───── DATA SUPPLIED ─────
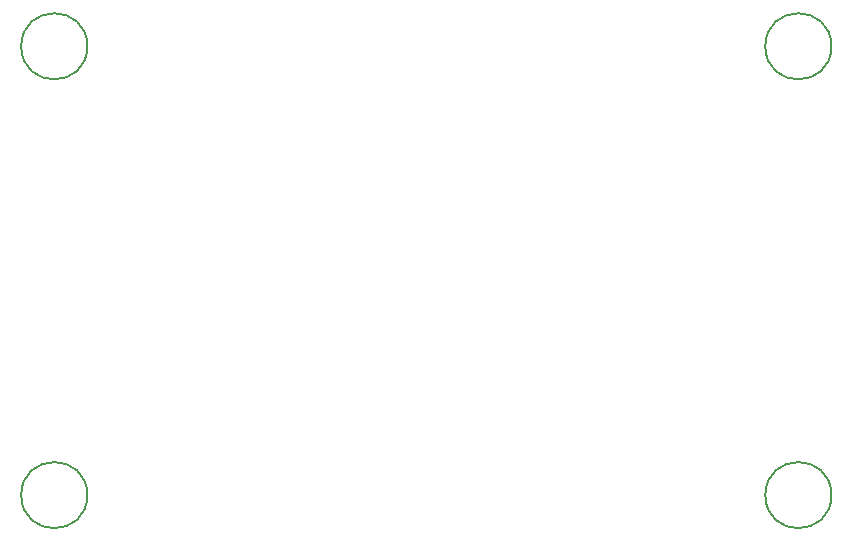
<source format=gbr>
%TF.GenerationSoftware,KiCad,Pcbnew,8.0.2*%
%TF.CreationDate,2024-05-05T15:17:45+02:00*%
%TF.ProjectId,motor_unicorn,6d6f746f-725f-4756-9e69-636f726e2e6b,rev?*%
%TF.SameCoordinates,Original*%
%TF.FileFunction,Other,Comment*%
%FSLAX46Y46*%
G04 Gerber Fmt 4.6, Leading zero omitted, Abs format (unit mm)*
G04 Created by KiCad (PCBNEW 8.0.2) date 2024-05-05 15:17:45*
%MOMM*%
%LPD*%
G01*
G04 APERTURE LIST*
%ADD10C,0.150000*%
G04 APERTURE END LIST*
D10*
%TO.C,H1*%
X-28700000Y-16500000D02*
G75*
G02*
X-34300000Y-16500000I-2800000J0D01*
G01*
X-34300000Y-16500000D02*
G75*
G02*
X-28700000Y-16500000I2800000J0D01*
G01*
%TO.C,H4*%
X-28700000Y21500000D02*
G75*
G02*
X-34300000Y21500000I-2800000J0D01*
G01*
X-34300000Y21500000D02*
G75*
G02*
X-28700000Y21500000I2800000J0D01*
G01*
%TO.C,H3*%
X34300000Y21500000D02*
G75*
G02*
X28700000Y21500000I-2800000J0D01*
G01*
X28700000Y21500000D02*
G75*
G02*
X34300000Y21500000I2800000J0D01*
G01*
%TO.C,H2*%
X34300000Y-16500000D02*
G75*
G02*
X28700000Y-16500000I-2800000J0D01*
G01*
X28700000Y-16500000D02*
G75*
G02*
X34300000Y-16500000I2800000J0D01*
G01*
%TD*%
M02*

</source>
─────
Output all the data above verbatim, leaving out images.

__WRITTEN SOLUTION__:
<source format=gbr>
%TF.GenerationSoftware,KiCad,Pcbnew,8.0.2*%
%TF.CreationDate,2024-05-05T15:17:45+02:00*%
%TF.ProjectId,motor_unicorn,6d6f746f-725f-4756-9e69-636f726e2e6b,rev?*%
%TF.SameCoordinates,Original*%
%TF.FileFunction,Other,Comment*%
%FSLAX46Y46*%
G04 Gerber Fmt 4.6, Leading zero omitted, Abs format (unit mm)*
G04 Created by KiCad (PCBNEW 8.0.2) date 2024-05-05 15:17:45*
%MOMM*%
%LPD*%
G01*
G04 APERTURE LIST*
%ADD10C,0.150000*%
G04 APERTURE END LIST*
D10*
%TO.C,H1*%
X-28700000Y-16500000D02*
G75*
G02*
X-34300000Y-16500000I-2800000J0D01*
G01*
X-34300000Y-16500000D02*
G75*
G02*
X-28700000Y-16500000I2800000J0D01*
G01*
%TO.C,H4*%
X-28700000Y21500000D02*
G75*
G02*
X-34300000Y21500000I-2800000J0D01*
G01*
X-34300000Y21500000D02*
G75*
G02*
X-28700000Y21500000I2800000J0D01*
G01*
%TO.C,H3*%
X34300000Y21500000D02*
G75*
G02*
X28700000Y21500000I-2800000J0D01*
G01*
X28700000Y21500000D02*
G75*
G02*
X34300000Y21500000I2800000J0D01*
G01*
%TO.C,H2*%
X34300000Y-16500000D02*
G75*
G02*
X28700000Y-16500000I-2800000J0D01*
G01*
X28700000Y-16500000D02*
G75*
G02*
X34300000Y-16500000I2800000J0D01*
G01*
%TD*%
M02*

</source>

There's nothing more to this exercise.